A survey published in October last year found that 60 percent believe Islam has become “too visible and influential.” Forty-three percent said the presence of Muslim immigrants is a threat to French national identity, compared to 17 percent who said it enriches society. Sixty-three percent oppose Muslim women wearing veils or Islamic headscarves in public. Only 18 percent support the building of new mosques.

“Our poll shows a further hardening in French people’s opinions,” said the head of the French Institute of Public Opinion’s polling department, Jerome Fourquet. “In recent years, there has not been a week when Islam has not been in the heart of the news for social reasons: the veil, halal food, dramatic news like terrorist attacks or geopolitical reasons.”

The most headline-grabbing resistance to radical Islam came from the satirical magazine Charlie Hebdo.
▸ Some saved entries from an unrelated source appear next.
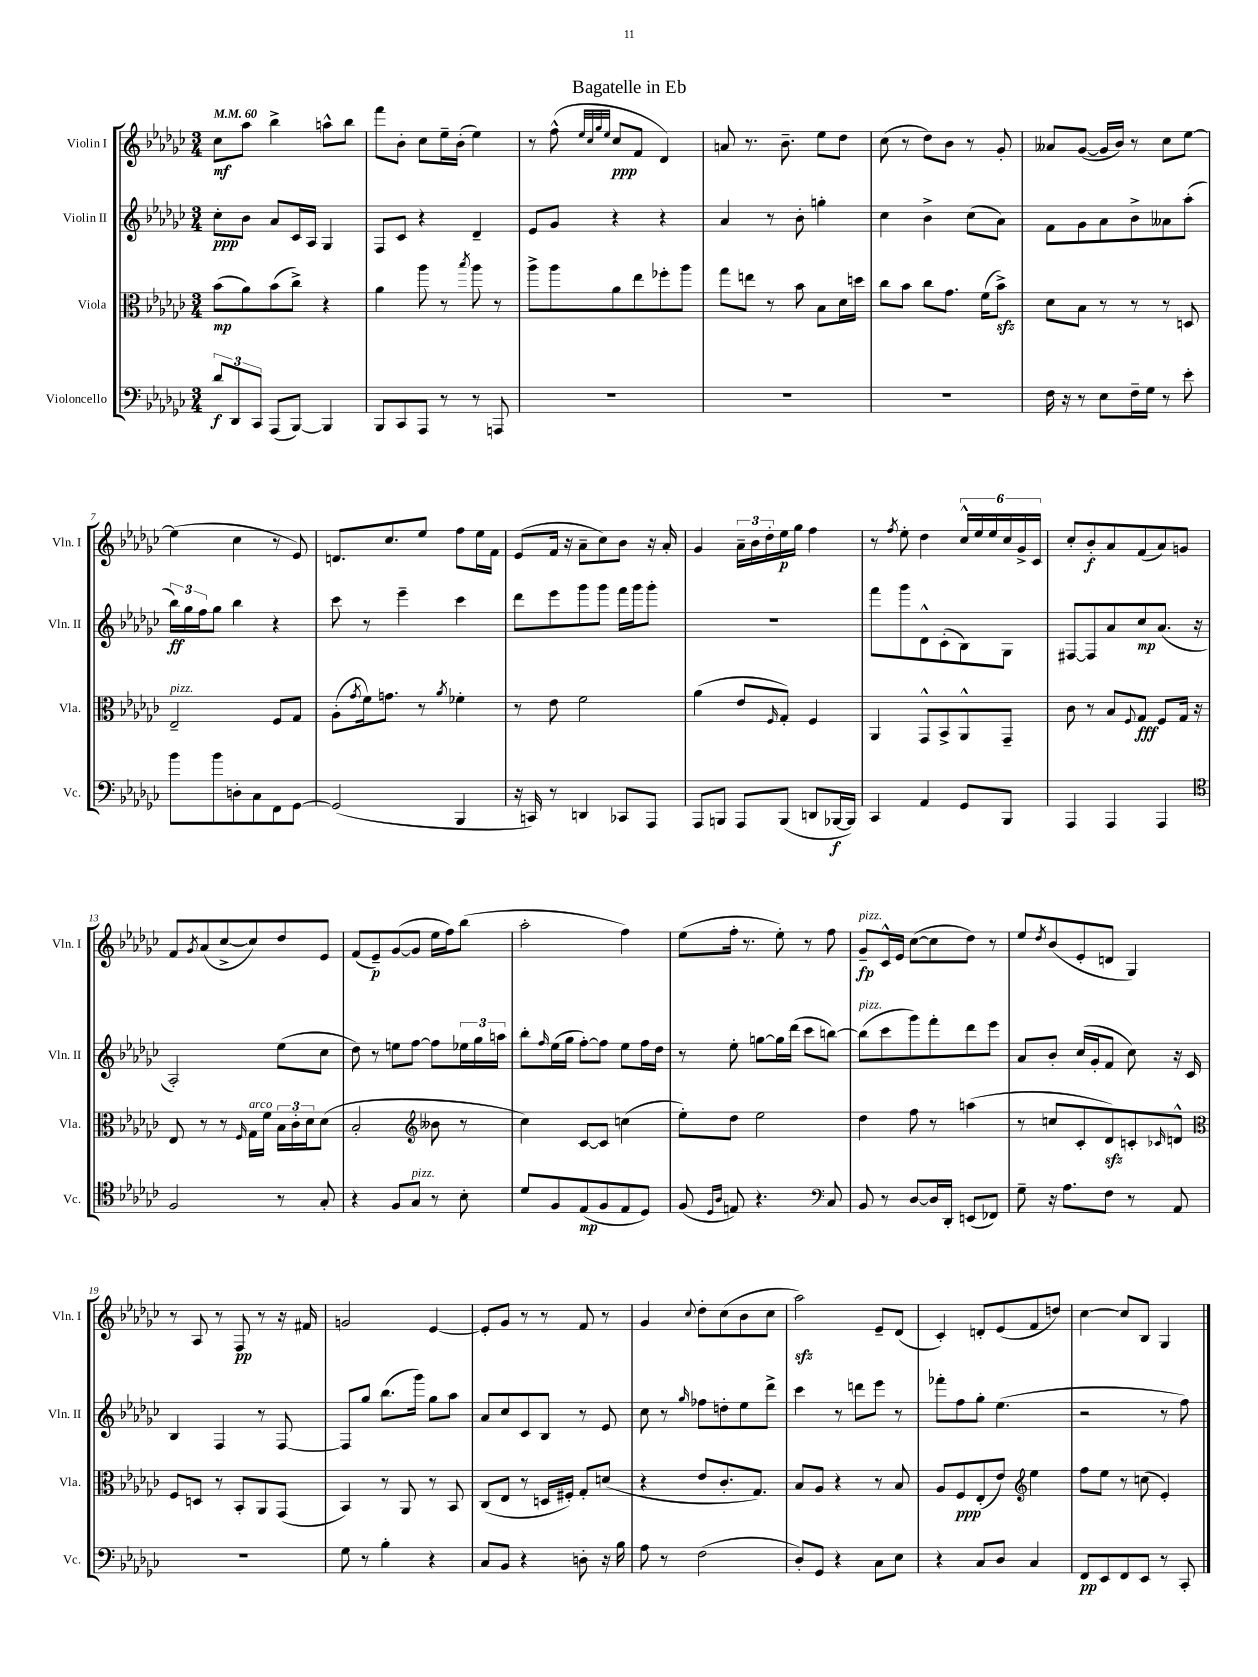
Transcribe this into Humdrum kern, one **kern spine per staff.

**kern	**kern	**kern	**kern
*staff4	*staff3	*staff2	*staff1
*clefF4	*clefC3	*clefG2	*clefG2
*k[b-e-a-d-g-c-]	*k[b-e-a-d-g-c-]	*k[b-e-a-d-g-c-]	*k[b-e-a-d-g-c-]
*M3/4	*M3/4	*M3/4	*M3/4
*MM60	*MM60	*MM60	*MM60
12d-/L	(8b-\L	8cc-'\L	8cc-\L
12DD-/	.	.	.
.	8a-\)	8b-\J	8aa-\J
12CC-/J	.	.	.
(8AAA-/L	(8b-\	8a-/L	4bb-^\
[8BBB-/J)	8cc-^\J)	16c-/L	.
.	.	16A-/JJ	.
4BBB-/]	4r	4G-/	8aa^^\L
.	.	.	8bb-\J
=	=	=	=
8BBB-/L	4a-\	8F/L	8fff\L
8CC-/	.	8c-/J	8b-'\J
8AAA-/J	8aa-\	4r	8cc-\L
8r	8r	.	16ee-~\L
.	.	.	(16b-'\JJ
.	8qbb-/	.	.
8r	8aa-\	4d-~/	4ee-\)
8AAA/	8r	.	.
=	=	=	=
2.r	8aa-^\L	8e-/L	8r
.	8aa-\	8g-/J	(8ff^^\
.	.	.	32qqee-/LLL
.	.	.	32qqcc-/
.	.	.	32qqgg-/
.	.	.	32qqee-/JJJ
.	8a-\	4r	8cc-/L
.	8ee-\	.	8f/J
.	8ff-'\	4r	4d-/)
.	8aa-\J	.	.
=	=	=	=
2.r	8gg-\L	4a-/	8a/
.	8ee\J	.	8.r
.	8r	8r	.
.	.	.	8.b-~\
.	8b-\	8b-'\	.
.	8B-\L	4gg'\	8ee-\L
.	16d-\L	.	8dd-\J
.	16dd\JJ	.	.
=	=	=	=
2.r	8cc-\L	4cc-\	(8cc-\
.	8b-\J	.	8r
.	8cc-\L	4b-^\	8dd-\L)
.	8.g-\J	.	8b-\J
.	.	(8cc-\L	8r
.	(16f\LK	.	.
.	8b-^\J)	8a-\J)	8g-'/
=	=	=	=
16F\	8d-\L	8f\L	8a--/L
16r	.	.	.
8r	8B-\J	8g-\	([8g-/J
8E-\L	8r	8a-\	16g-/]LL
.	.	.	16b-/JJ)
16F~\L	8r	8b-^\	8r
16G-\JJ	.	.	.
8r	8r	8a--\	8cc-\L
8e-'\	8D/	(8aa-'\J	[8ee-\J
=	=	=	=
8b-\L	2E-~/	24bb-\LL)	(4ee-\]
.	.	24gg-\	.
.	.	24ff\J	.
8b-\	.	8gg-\J	.
8D'\	.	4bb-\	4cc-\
8C-\	.	.	.
8FF\	8F/L	4r	8r
[8GG-\J	8G-/J	.	8e-/)
=	=	=	=
(2GG-/]	(8A-'\L	8ccc-\	8.d/L
.	8qg-/	.	.
.	16f\k)	8r	.
.	8.g\J	.	8.cc-/
.	.	4eee-~\	.
.	8r	.	8ee-/J
.	8qa-/	.	.
4BBB-/	4f-'\	4ccc-\	8ff\L
.	.	.	16ee-\L
.	.	.	16f\JJ
=	=	=	=
16r	8r	8ddd-\L	(8e-/L
16CC/)	.	.	.
8r	8e-\	8eee-\	16f/Jk
.	.	.	16r
4DD/	2f\	8ggg-\	8a-~\L
.	.	8ggg-\J	8cc-\)
8CC-/L	.	16fff\LL	8b-\J
.	.	16ggg-\J	.
8AAA-/J	.	8ggg-'\J	16r
.	.	.	16a-'/
=	=	=	=
8AAA-/L	(4a-\	2.r	4g-/
8BBB/J	.	.	.
8AAA-/L	8e-/L	.	24a-~\LL
.	.	.	24b-\
.	.	.	24dd-'\
.	16qqF/	.	.
(8BBB/J	8G-'/J)	.	16ee-\
.	.	.	16gg-\JJ
8DD/L	4F/	.	4ff\
[16BBB-/L	.	.	.
16BBB-/]JJ)	.	.	.
=	=	=	=
4CC-/	4AA-/	8fff\L	8r
.	.	.	8qff/
.	.	8ggg-\	8ee-'\
4AA-/	8GG-^^/L	8d-^^\	4dd-\
.	8BB-^/	(8c-'\	.
8GG-/L	8AA-^^/	8B-\)	24cc-^^/LL
.	.	.	24ee-/
.	.	.	24ee-/
8BBB-/J	8GG-~/J	8G-\J	24cc-/
.	.	.	24g-^/
.	.	.	24c-/JJ
=	=	=	=
4AAA-/	8c-\	[8F#/L	8cc-'/L
.	8r	8F#/]	8b-'/
4AAA-/	8B-/L	8a-/	8a-/
.	8qqF/	.	.
.	8G-/J	8cc-/	(8f/
4AAA-/	8F/L	(8.a-/J	8a-/)
.	16G-/Jk	.	8g/J
.	16r	16r	.
=	=	=	=
*clefC4	*	*	*
2F/	8E-/	2A-'/)	8f/L
.	.	.	8qg-/
.	8r	.	(8a-/
.	8r	.	[8cc-^/
.	16qqF/	.	.
.	16G-\LL	.	8cc-/])
.	16f\JJ	.	.
8r	24B-\LL	(8ee-\L	8dd-/
.	24c-'\	.	.
.	24d-\J	.	.
8G-'/	(8d-\J	8cc-\J	8e-/J
=	=	=	=
4r	2B-'/	8dd-\)	(8f/L
.	.	8r	8e-~/)
8F/L	.	8ee\L	([8g-/
8G-/J	.	[8ff\J	8g-/]J
*	*clefG2	*	*
8r	8b--\	8ff\]L	16ee-\LL
.	.	.	16ff\J)
8B-'\	8r	24ee-\L	(8bb-\J
.	.	24gg-\	.
.	.	24aa\JJ	.
=	=	=	=
8d-/L	4cc-\)	8bb-'\L	2aa-'\
.	.	16qqff/	.
8F/	.	(16ee-\L	.
.	.	16gg-\JJ	.
(8E-/	[8c-/L	[8ff'\L)	.
8F/	8c-/]J	8ff\]J	.
8E-/	(4cc\	8ee-\L	4ff\)
8D-/J)	.	16ff\L	.
.	.	16dd-\JJ	.
=	=	=	=
(8F/	8ee-'\L)	8r	(8ee-\L
16qqD-/LL	.	.	.
16qqA-/JJ	.	.	.
8E/)	8dd-\J	8ee-'\	16ff'\Jk
.	.	.	8.r
4.r	2ee-\	[8gg\L	.
.	.	16gg\]L	8ee-'\)
.	.	(16ddd-\JJ	.
.	.	8ccc-\L	8r
*clefF4	*	*	*
8C-/	.	[8bb\J)	8ff\
=	=	=	=
8BB-/	4dd-\	(8bb\]L	8g-~/L
8r	.	8ccc-\	16c-^^/L
.	.	.	16e-/JJ
[8D-/L	8ff\	8ggg-\)	([8cc-\L
16D-/]L	8r	8fff'\	8cc-\]
16DD-'/JJ	.	.	.
(8EE/L	(4aa\	8ddd-\	8dd-\J)
8FF-/J)	.	8eee-\J	8r
=	=	=	=
8G-~\	8r	8a-/L	8ee-/L
.	.	.	8qdd-/
16r	8cc/L	8b-'/J	(8b-/
8.A-\L	.	.	.
.	8c-'/	(16cc-/LL	8e-'/
.	.	16g-'/J	.
8F\J	8d-/)	8f/J	8d/J
8r	8c'/	8cc-\)	4G-/)
.	16qqc-/	.	.
8AA-/	8d^^/J	16r	.
.	.	16c-/	.
=	=	=	=
*	*clefC3	*	*
2.r	8F/L	4B-/	8r
.	8D/J	.	8A-/
.	8r	4F/	8r
.	8BB-'/L	.	8F/
.	8AA-/	8r	8r
.	(8GG-/J	[8F/	16r
.	.	.	16f#/
=	=	=	=
8G-\	4BB-/)	8F/]L	2g/
8r	.	8gg-/J	.
4B-'\	8r	(8.bb-\L	.
.	8AA-/	.	.
.	.	16ggg-\Jk)	.
4r	8r	8gg-\L	[4e-/
.	8BB-/	8aa-\J	.
=	=	=	=
8C-/L	(8C-/L	8a-/L	8e-'/]L
8BB-/J	8E-/J	8cc-/	8g-/J
4r	8r	8c-/	8r
.	16D/LL	8B-/J	8r
.	16F#'/JJ)	.	.
8D'\	8G-'/L	8r	8f/
16r	(8d/J	8e-/	8r
16B-\	.	.	.
=	=	=	=
8A-\	4r	8cc-\	4g-/
8r	.	8r	.
.	.	16qqgg-/	8qqcc-/
(2F\	8e-/L	8ff-\L	8dd-'\L
.	8.c-'/	8dd'\	(8cc-\
.	.	8ee-\	8b-\
.	8.G-/J)	.	.
.	.	8ddd-^\J	8cc-\J
=	=	=	=
8D-'/L)	8B-/L	4ccc-\	2aa-\)
8GG-/J	8A-/J	.	.
4r	4r	8r	.
.	.	8ddd\L	.
8C-\L	8r	8eee-\J	8e-~/L
8E-\J	8B-/	8r	(8d-/J
=	=	=	=
4r	8A-/L	8fff-'\L	4c-'/)
.	8F/	8ff\	.
8C-/L	(8E-'/	8gg-'\J	8d'/L
8D-/J	8e-/J)	(4.ee-\	(8e-/
*	*clefG2	*	*
4C-/	4ee-\	.	8f/
.	.	.	8dd/J)
=	=	=	=
8FF/L	8ff\L	2r	[4cc-\
8EE-/	8ee-\J	.	.
8FF/	8r	.	8cc-/]L
8EE-/J	(8cc\	.	8B-/J
8r	4e-'/)	8r	4G-/
8CC-'/	.	8ff\)	.
==	==	==	==
*-	*-	*-	*-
Islamists firebombed its offices in November 2011 after it published cartoons of Mohammed. Its response? This week it published Mohammed’s biography in cartoon form.

Nearly a thousand years ago, France was at the heart of the clash between Islam and Europe’s Christian civilization. Now, as home to the EU’s largest Muslim population, it is at the heart of that clash once again. The politics haven’t changed to reflect this. But the people have.